The subset of first-order logic that we will be working with for now includes the following symbols:

16 symbols total

It is quite literally a *proper* subset, as it only includes the proper subset symbol! In this scheme equals is created using not and not-equals.

New Dataset:

To help with this goal we have started creating a second toy dataset, made out of 300 examples each of 16 symbols. The scripts that do preprocessing and turn these images into matrices has been turned into functions that automate a lot of what we were doing tediously by matlab commands before.

So far we have 5 symbols finished.

Extraction:

Oren wrote code that takes the bounding boxes from the segmenter and extracts the characters into individual images. We are trying to keep this code as independent of the segmenter as possible. The extractor works well, but it is given lots of garbage by the segmenter.  

The next iteration of this code will have to output positional information about the symbols as well, so that a graph structure can be created to help the parser.

Classification:

We have trained on the 5 symbols we have data for (forAll, exist, x, y, R,). Accuracy was greater than chance! However, only 2 classes were ever predicted (exist and x) so the 40% didn't seem very meaningful.

The next step with the classifier is the find new features, and to modify it so that it gives "soft" predictions of the top few most probable classes.

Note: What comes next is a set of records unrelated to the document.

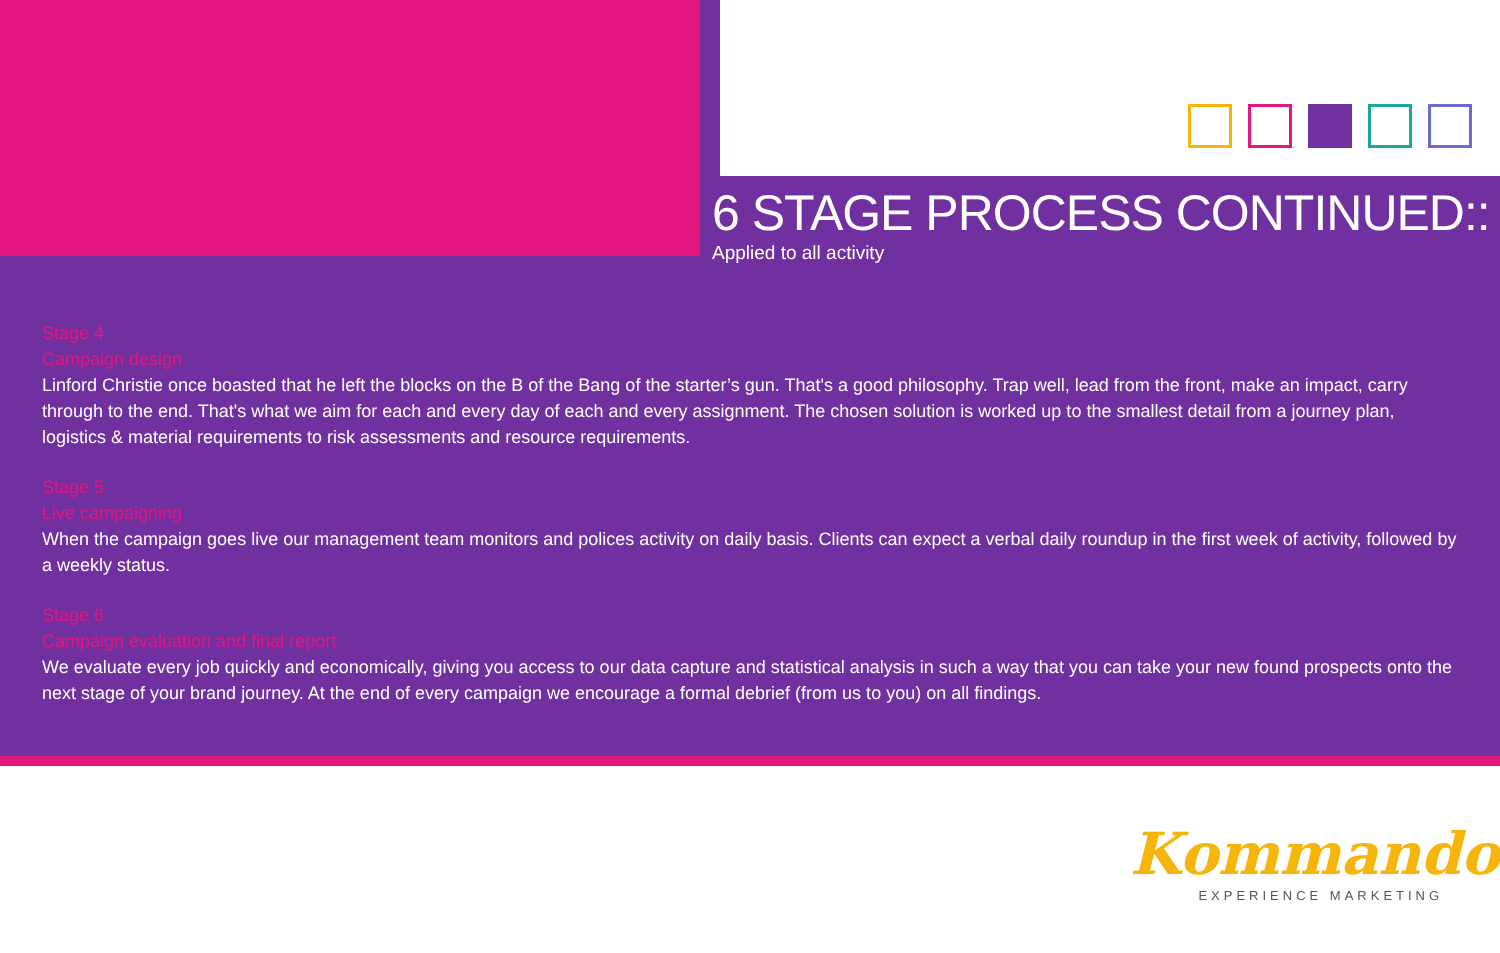6 STAGE PROCESS CONTINUED::
Applied to all activity
Stage 4
Campaign design
Linford Christie once boasted that he left the blocks on the B of the Bang of the starter’s gun. That's a good philosophy. Trap well, lead from the front, make an impact, carry through to the end. That's what we aim for each and every day of each and every assignment. The chosen solution is worked up to the smallest detail from a journey plan, logistics & material requirements to risk assessments and resource requirements.
Stage 5
Live campaigning
When the campaign goes live our management team monitors and polices activity on daily basis. Clients can expect a verbal daily roundup in the first week of activity, followed by a weekly status.
Stage 6
Campaign evaluation and final report
We evaluate every job quickly and economically, giving you access to our data capture and statistical analysis in such a way that you can take your new found prospects onto the next stage of your brand journey. At the end of every campaign we encourage a formal debrief (from us to you) on all findings.
Kommando<sup>®</sup>
EXPERIENCE MARKETING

This soft output will be helpful for the parser.

Parsing:

I wrote a simple substitution based linear parser in python using scipy/numpy. This was a task that was much easier doing in python than matlab. Creating complex graph structures and parsing them is not something I am looking forward to doing in matlab, but would be a joy in python, so I'm planning on using python for this process for the time being.

If we have time, the code may be ported to matlab (or the rest of the matlab code might be ported to python!!)!

Prototype Iteration 1 Demo:

To test the prototype the following formula was scanned:

This sentence is the definition of a function.

We ran it through the segmenter, which output 21 boxes given these 7 symbols. 

Of those, 6 were garbage from a smear on the paper. The rest were slight translations of the correct character extraction. 

We cheated and filtered out the garbage and repetitions for the sake of a first demo. The seven selected images were then run through the classifier. The classifiers output was then run through the parser, resulting in the following .tex file:

LaTeX generated by parser.

Which results in this after pdflatex:

Our systems prediction 

While the original samples true results should have been:

The correct classification/parsing

TODO:

• Classification the most important now, we need to find features with greater discriminative power
• We have decided to read at least one computer vision paper a week in order to get ideas and get a good feel for what we should make our final paper look like.
• We need to start work on outputting the graph structure for the parser.

Looking ahead (perhaps too far), the following is a tentative list of how we will expand the scope of this project as the 1st order logic accuracy increases:

1) add numbers

2) add subscripts/superscripts

3) Discrete Math symbols

4) Calculus symbols

5) Linear Algebra (matrices)

6) ???????

7) Profit!!

I expect to get to at least 3, possibly 4. Once work begins on creating the graph structure for parsing, we can see how distant a goal linear algebra is.